▶ _Exercise brief_:
Output all of the data below without changing a word, and exclude the pictures.

Data Block Start

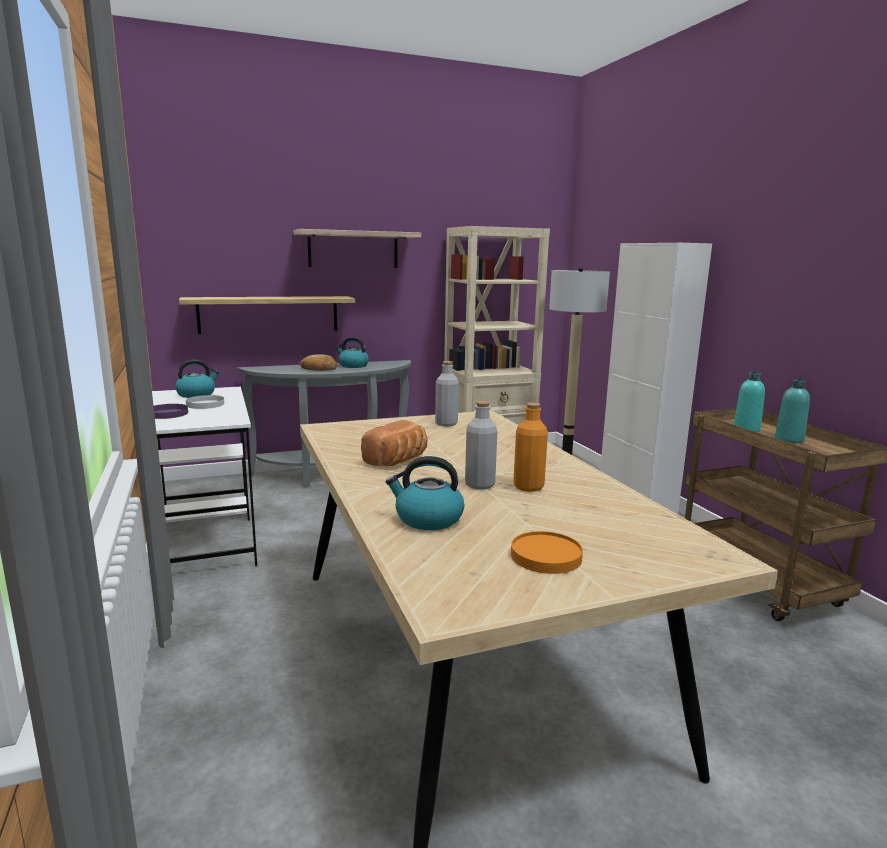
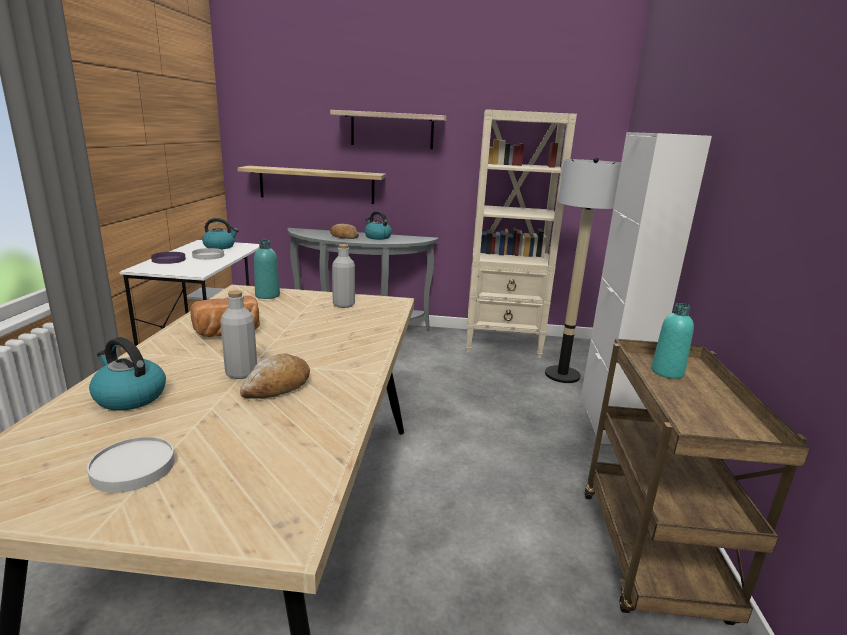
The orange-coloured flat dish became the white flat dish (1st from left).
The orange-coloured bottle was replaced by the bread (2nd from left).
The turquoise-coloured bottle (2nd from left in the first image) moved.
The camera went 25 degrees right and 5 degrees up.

Data Block End

▶ _Solution below_:
The orange-coloured flat dish became the white flat dish (1st from left).
The orange-coloured bottle was replaced by the bread (2nd from left).
The turquoise-coloured bottle (2nd from left in the first image) moved.
The camera went 25 degrees right and 5 degrees up.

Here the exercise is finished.